[DATA EXTRACT]:
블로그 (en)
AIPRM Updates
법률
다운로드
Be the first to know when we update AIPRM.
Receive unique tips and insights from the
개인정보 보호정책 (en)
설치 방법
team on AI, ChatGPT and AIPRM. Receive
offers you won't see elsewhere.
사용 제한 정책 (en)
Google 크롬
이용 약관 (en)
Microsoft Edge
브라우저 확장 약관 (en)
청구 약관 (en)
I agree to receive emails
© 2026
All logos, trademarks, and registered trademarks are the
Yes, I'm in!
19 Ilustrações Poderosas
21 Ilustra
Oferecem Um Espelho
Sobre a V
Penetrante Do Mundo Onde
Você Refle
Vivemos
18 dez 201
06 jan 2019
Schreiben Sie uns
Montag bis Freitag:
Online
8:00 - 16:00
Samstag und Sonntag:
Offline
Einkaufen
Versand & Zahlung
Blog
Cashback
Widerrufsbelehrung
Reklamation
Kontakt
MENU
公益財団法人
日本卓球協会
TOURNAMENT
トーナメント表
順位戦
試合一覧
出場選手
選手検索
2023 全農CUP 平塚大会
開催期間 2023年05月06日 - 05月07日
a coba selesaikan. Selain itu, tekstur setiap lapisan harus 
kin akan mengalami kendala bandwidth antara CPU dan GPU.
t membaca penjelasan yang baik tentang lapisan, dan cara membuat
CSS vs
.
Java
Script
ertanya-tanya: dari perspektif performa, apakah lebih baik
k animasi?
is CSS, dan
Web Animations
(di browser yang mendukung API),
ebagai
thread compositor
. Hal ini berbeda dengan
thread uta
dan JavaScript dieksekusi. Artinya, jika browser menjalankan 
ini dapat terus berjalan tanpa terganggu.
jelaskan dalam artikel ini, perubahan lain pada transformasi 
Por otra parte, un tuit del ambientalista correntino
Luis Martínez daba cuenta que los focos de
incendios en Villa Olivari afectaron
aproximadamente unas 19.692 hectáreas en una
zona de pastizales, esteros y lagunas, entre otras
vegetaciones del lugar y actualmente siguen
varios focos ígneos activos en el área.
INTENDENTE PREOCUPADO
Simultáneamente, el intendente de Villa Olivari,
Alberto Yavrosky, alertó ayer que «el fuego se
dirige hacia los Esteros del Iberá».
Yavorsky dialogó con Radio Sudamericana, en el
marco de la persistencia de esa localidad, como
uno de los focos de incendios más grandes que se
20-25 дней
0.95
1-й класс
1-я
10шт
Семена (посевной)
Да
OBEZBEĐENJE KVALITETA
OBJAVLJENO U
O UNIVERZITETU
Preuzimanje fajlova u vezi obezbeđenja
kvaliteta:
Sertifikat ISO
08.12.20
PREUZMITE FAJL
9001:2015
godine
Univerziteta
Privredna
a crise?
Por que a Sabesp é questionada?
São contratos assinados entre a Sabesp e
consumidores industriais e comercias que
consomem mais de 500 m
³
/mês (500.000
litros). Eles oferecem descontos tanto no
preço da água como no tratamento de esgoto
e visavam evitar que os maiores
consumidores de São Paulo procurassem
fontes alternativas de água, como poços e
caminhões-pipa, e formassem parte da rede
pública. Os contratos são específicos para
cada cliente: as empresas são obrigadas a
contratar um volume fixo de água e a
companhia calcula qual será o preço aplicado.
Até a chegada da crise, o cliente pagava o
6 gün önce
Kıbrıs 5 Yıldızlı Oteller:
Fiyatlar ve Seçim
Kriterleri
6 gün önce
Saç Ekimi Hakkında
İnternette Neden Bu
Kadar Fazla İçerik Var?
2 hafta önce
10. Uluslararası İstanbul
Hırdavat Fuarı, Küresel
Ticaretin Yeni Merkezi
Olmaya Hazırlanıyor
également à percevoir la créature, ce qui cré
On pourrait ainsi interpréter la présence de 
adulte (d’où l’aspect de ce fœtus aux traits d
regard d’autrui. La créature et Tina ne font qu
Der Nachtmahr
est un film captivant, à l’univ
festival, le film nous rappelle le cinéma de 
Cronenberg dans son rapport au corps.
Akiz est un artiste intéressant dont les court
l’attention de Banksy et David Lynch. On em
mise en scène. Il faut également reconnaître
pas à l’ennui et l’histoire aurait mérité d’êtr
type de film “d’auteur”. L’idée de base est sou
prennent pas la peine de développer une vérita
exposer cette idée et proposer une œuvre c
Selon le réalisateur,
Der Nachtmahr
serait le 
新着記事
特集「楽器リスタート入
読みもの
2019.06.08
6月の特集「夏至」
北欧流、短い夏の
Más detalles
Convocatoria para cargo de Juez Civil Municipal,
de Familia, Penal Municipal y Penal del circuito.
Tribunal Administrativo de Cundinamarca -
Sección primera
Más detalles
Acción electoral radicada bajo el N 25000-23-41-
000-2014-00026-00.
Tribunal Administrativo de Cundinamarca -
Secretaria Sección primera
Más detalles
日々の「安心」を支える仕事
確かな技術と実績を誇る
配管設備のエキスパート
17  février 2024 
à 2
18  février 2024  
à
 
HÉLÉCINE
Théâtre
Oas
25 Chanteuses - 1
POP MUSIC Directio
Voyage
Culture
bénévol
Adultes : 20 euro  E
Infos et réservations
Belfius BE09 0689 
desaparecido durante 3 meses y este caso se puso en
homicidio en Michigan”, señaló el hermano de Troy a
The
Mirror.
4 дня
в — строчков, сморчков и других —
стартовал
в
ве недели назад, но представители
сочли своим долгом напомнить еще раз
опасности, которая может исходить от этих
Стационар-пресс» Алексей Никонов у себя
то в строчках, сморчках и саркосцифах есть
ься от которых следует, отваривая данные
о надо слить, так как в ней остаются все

[ASSIGNMENT]:
Reproduce the text of every record above verbatim, keeping each line as it stands.

[OUTPUT FOR THIS TASK]:
블로그 (en)
AIPRM Updates
법률
다운로드
Be the first to know when we update AIPRM.
Receive unique tips and insights from the
개인정보 보호정책 (en)
설치 방법
team on AI, ChatGPT and AIPRM. Receive
offers you won't see elsewhere.
사용 제한 정책 (en)
Google 크롬
이용 약관 (en)
Microsoft Edge
브라우저 확장 약관 (en)
청구 약관 (en)
I agree to receive emails
© 2026
All logos, trademarks, and registered trademarks are the
Yes, I'm in!
19 Ilustrações Poderosas
21 Ilustra
Oferecem Um Espelho
Sobre a V
Penetrante Do Mundo Onde
Você Refle
Vivemos
18 dez 201
06 jan 2019
Schreiben Sie uns
Montag bis Freitag:
Online
8:00 - 16:00
Samstag und Sonntag:
Offline
Einkaufen
Versand & Zahlung
Blog
Cashback
Widerrufsbelehrung
Reklamation
Kontakt
MENU
公益財団法人
日本卓球協会
TOURNAMENT
トーナメント表
順位戦
試合一覧
出場選手
選手検索
2023 全農CUP 平塚大会
開催期間 2023年05月06日 - 05月07日
a coba selesaikan. Selain itu, tekstur setiap lapisan harus 
kin akan mengalami kendala bandwidth antara CPU dan GPU.
t membaca penjelasan yang baik tentang lapisan, dan cara membuat
CSS vs
.
Java
Script
ertanya-tanya: dari perspektif performa, apakah lebih baik
k animasi?
is CSS, dan
Web Animations
(di browser yang mendukung API),
ebagai
thread compositor
. Hal ini berbeda dengan
thread uta
dan JavaScript dieksekusi. Artinya, jika browser menjalankan 
ini dapat terus berjalan tanpa terganggu.
jelaskan dalam artikel ini, perubahan lain pada transformasi 
Por otra parte, un tuit del ambientalista correntino
Luis Martínez daba cuenta que los focos de
incendios en Villa Olivari afectaron
aproximadamente unas 19.692 hectáreas en una
zona de pastizales, esteros y lagunas, entre otras
vegetaciones del lugar y actualmente siguen
varios focos ígneos activos en el área.
INTENDENTE PREOCUPADO
Simultáneamente, el intendente de Villa Olivari,
Alberto Yavrosky, alertó ayer que «el fuego se
dirige hacia los Esteros del Iberá».
Yavorsky dialogó con Radio Sudamericana, en el
marco de la persistencia de esa localidad, como
uno de los focos de incendios más grandes que se
20-25 дней
0.95
1-й класс
1-я
10шт
Семена (посевной)
Да
OBEZBEĐENJE KVALITETA
OBJAVLJENO U
O UNIVERZITETU
Preuzimanje fajlova u vezi obezbeđenja
kvaliteta:
Sertifikat ISO
08.12.20
PREUZMITE FAJL
9001:2015
godine
Univerziteta
Privredna
a crise?
Por que a Sabesp é questionada?
São contratos assinados entre a Sabesp e
consumidores industriais e comercias que
consomem mais de 500 m
³
/mês (500.000
litros). Eles oferecem descontos tanto no
preço da água como no tratamento de esgoto
e visavam evitar que os maiores
consumidores de São Paulo procurassem
fontes alternativas de água, como poços e
caminhões-pipa, e formassem parte da rede
pública. Os contratos são específicos para
cada cliente: as empresas são obrigadas a
contratar um volume fixo de água e a
companhia calcula qual será o preço aplicado.
Até a chegada da crise, o cliente pagava o
6 gün önce
Kıbrıs 5 Yıldızlı Oteller:
Fiyatlar ve Seçim
Kriterleri
6 gün önce
Saç Ekimi Hakkında
İnternette Neden Bu
Kadar Fazla İçerik Var?
2 hafta önce
10. Uluslararası İstanbul
Hırdavat Fuarı, Küresel
Ticaretin Yeni Merkezi
Olmaya Hazırlanıyor
également à percevoir la créature, ce qui cré
On pourrait ainsi interpréter la présence de 
adulte (d’où l’aspect de ce fœtus aux traits d
regard d’autrui. La créature et Tina ne font qu
Der Nachtmahr
est un film captivant, à l’univ
festival, le film nous rappelle le cinéma de 
Cronenberg dans son rapport au corps.
Akiz est un artiste intéressant dont les court
l’attention de Banksy et David Lynch. On em
mise en scène. Il faut également reconnaître
pas à l’ennui et l’histoire aurait mérité d’êtr
type de film “d’auteur”. L’idée de base est sou
prennent pas la peine de développer une vérita
exposer cette idée et proposer une œuvre c
Selon le réalisateur,
Der Nachtmahr
serait le 
新着記事
特集「楽器リスタート入
読みもの
2019.06.08
6月の特集「夏至」
北欧流、短い夏の
Más detalles
Convocatoria para cargo de Juez Civil Municipal,
de Familia, Penal Municipal y Penal del circuito.
Tribunal Administrativo de Cundinamarca -
Sección primera
Más detalles
Acción electoral radicada bajo el N 25000-23-41-
000-2014-00026-00.
Tribunal Administrativo de Cundinamarca -
Secretaria Sección primera
Más detalles
日々の「安心」を支える仕事
確かな技術と実績を誇る
配管設備のエキスパート
17  février 2024 
à 2
18  février 2024  
à
 
HÉLÉCINE
Théâtre
Oas
25 Chanteuses - 1
POP MUSIC Directio
Voyage
Culture
bénévol
Adultes : 20 euro  E
Infos et réservations
Belfius BE09 0689 
desaparecido durante 3 meses y este caso se puso en
homicidio en Michigan”, señaló el hermano de Troy a
The
Mirror.
4 дня
в — строчков, сморчков и других —
стартовал
в
ве недели назад, но представители
сочли своим долгом напомнить еще раз
опасности, которая может исходить от этих
Стационар-пресс» Алексей Никонов у себя
то в строчках, сморчках и саркосцифах есть
ься от которых следует, отваривая данные
о надо слить, так как в ней остаются все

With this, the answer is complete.